[Input]

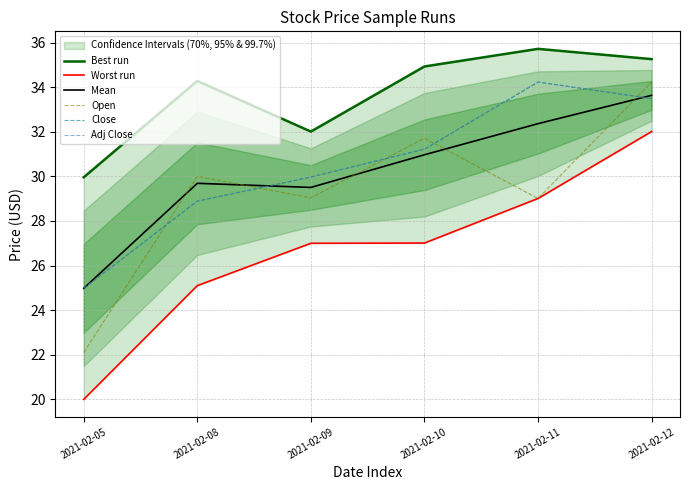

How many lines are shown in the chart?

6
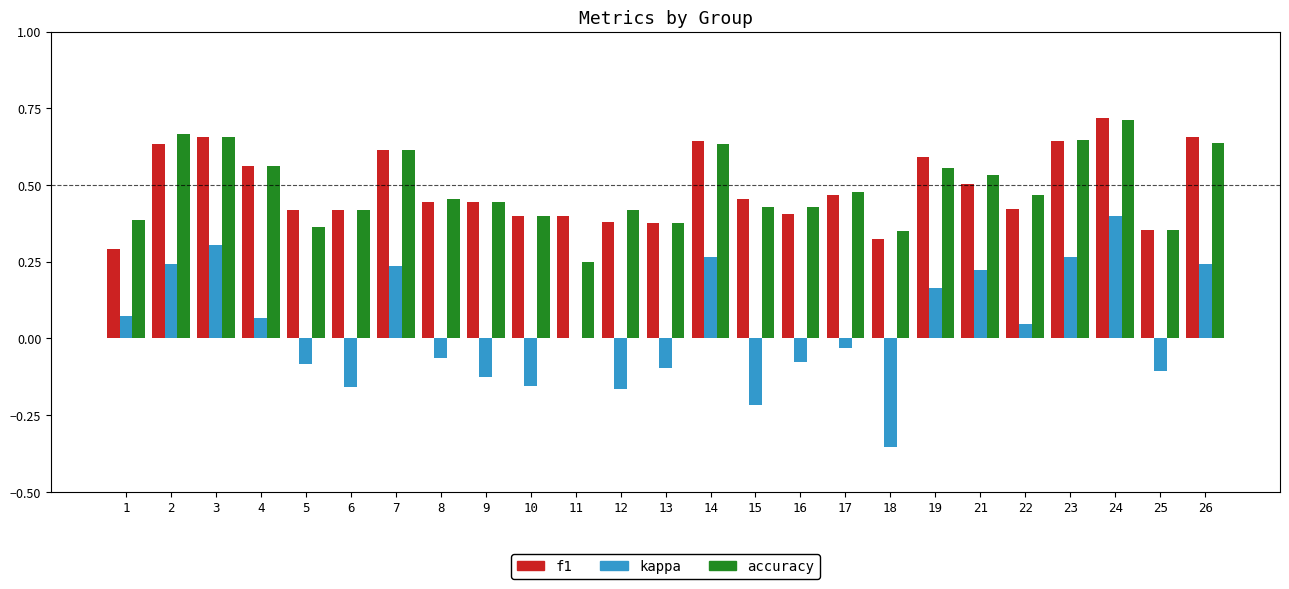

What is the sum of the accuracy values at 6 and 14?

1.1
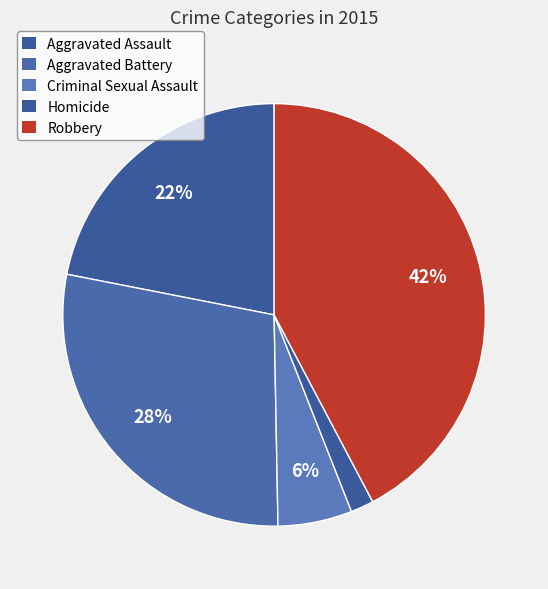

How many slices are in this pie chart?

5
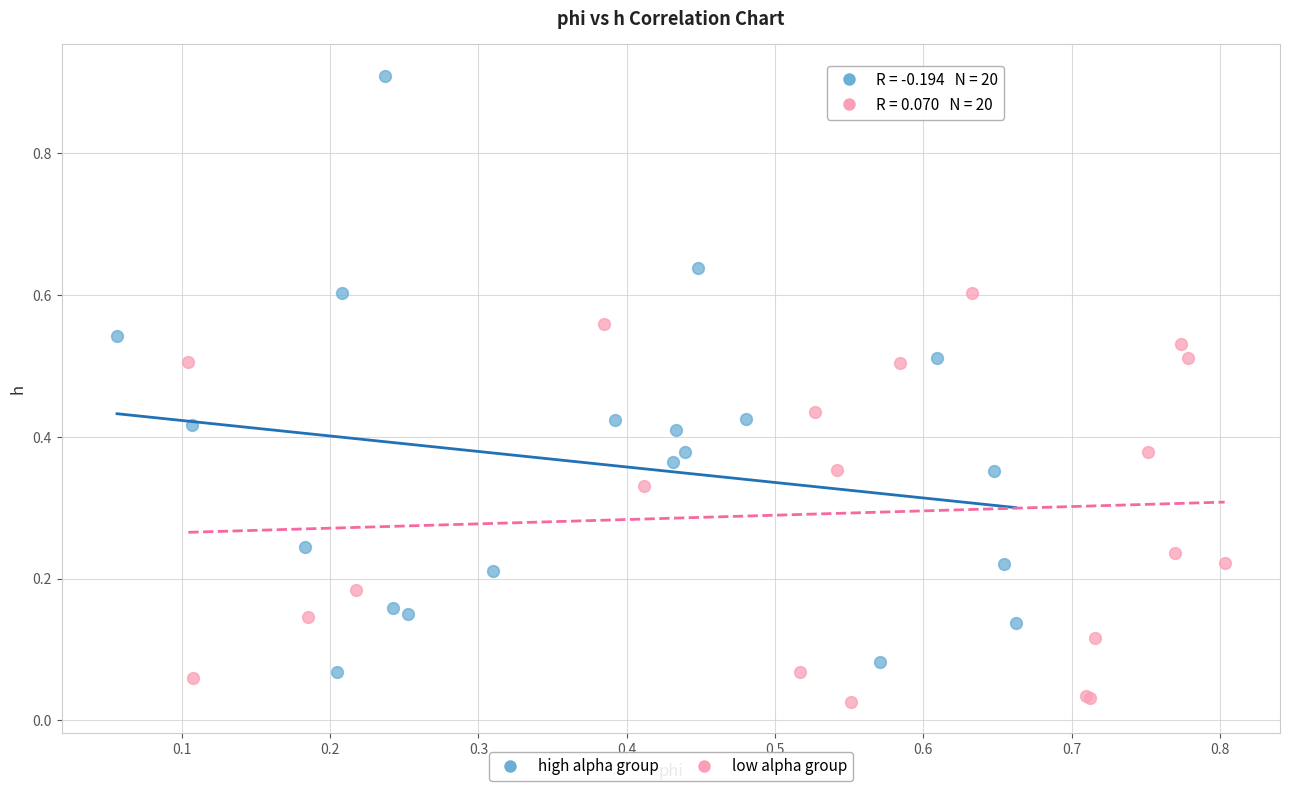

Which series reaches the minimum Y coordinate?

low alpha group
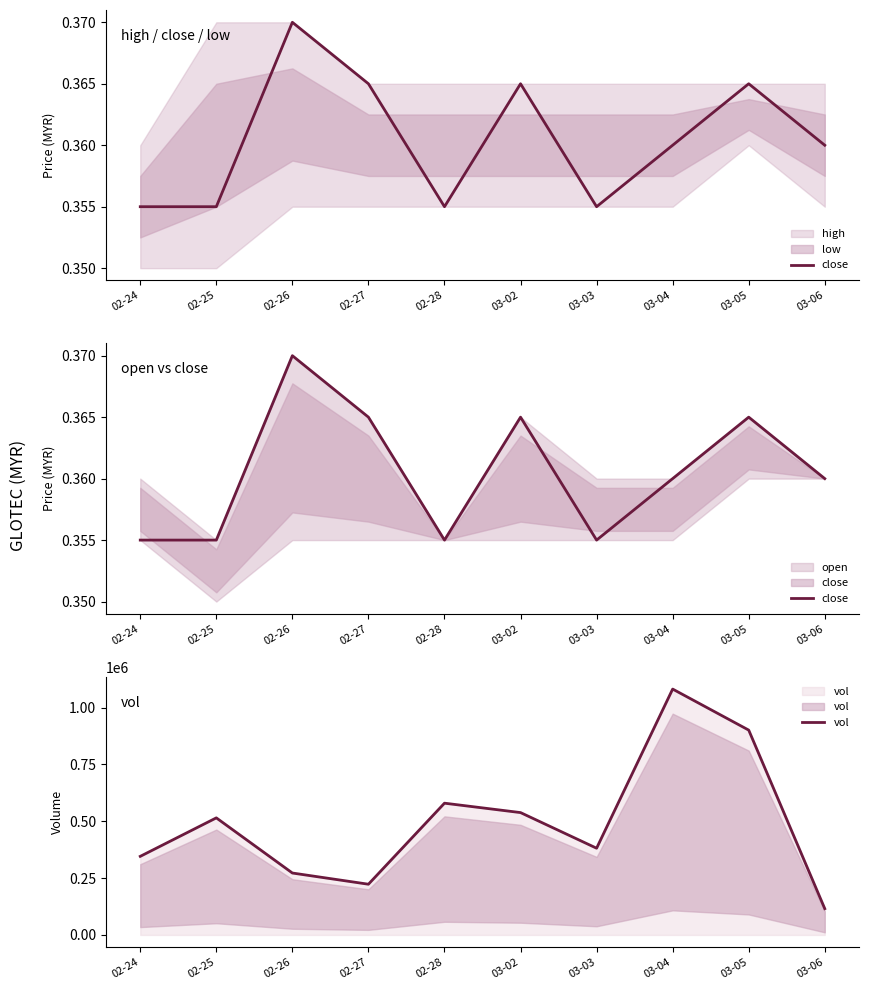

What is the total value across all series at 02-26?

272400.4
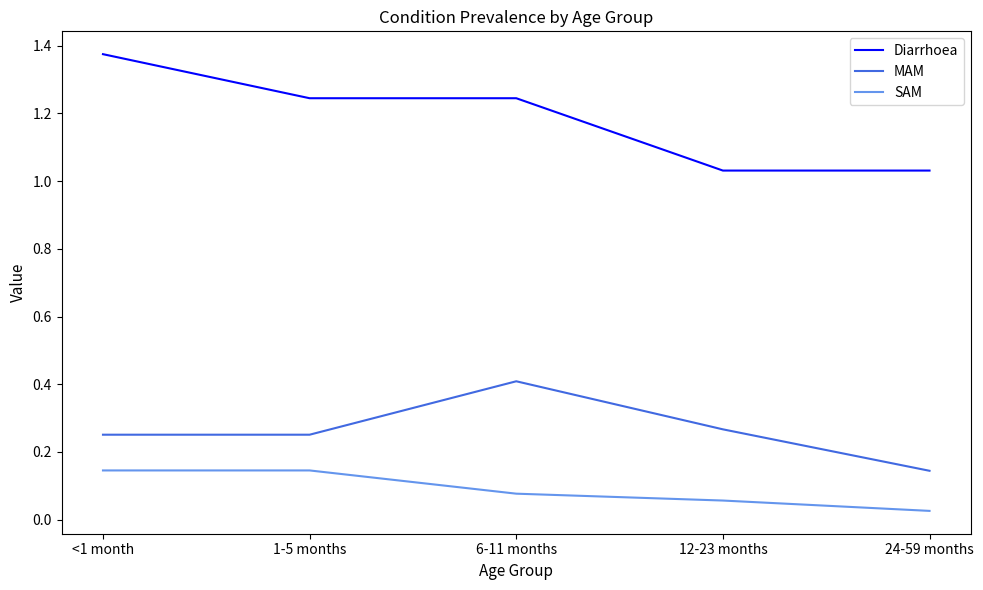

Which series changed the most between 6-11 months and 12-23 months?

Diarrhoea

[/Input]
[Input]

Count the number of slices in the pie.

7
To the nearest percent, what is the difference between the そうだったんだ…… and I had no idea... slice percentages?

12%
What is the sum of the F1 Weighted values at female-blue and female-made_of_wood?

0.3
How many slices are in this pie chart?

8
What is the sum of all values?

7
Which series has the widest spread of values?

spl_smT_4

[/Input]

How many lines in the items above contain the string "series"? Reply with the number alone.

4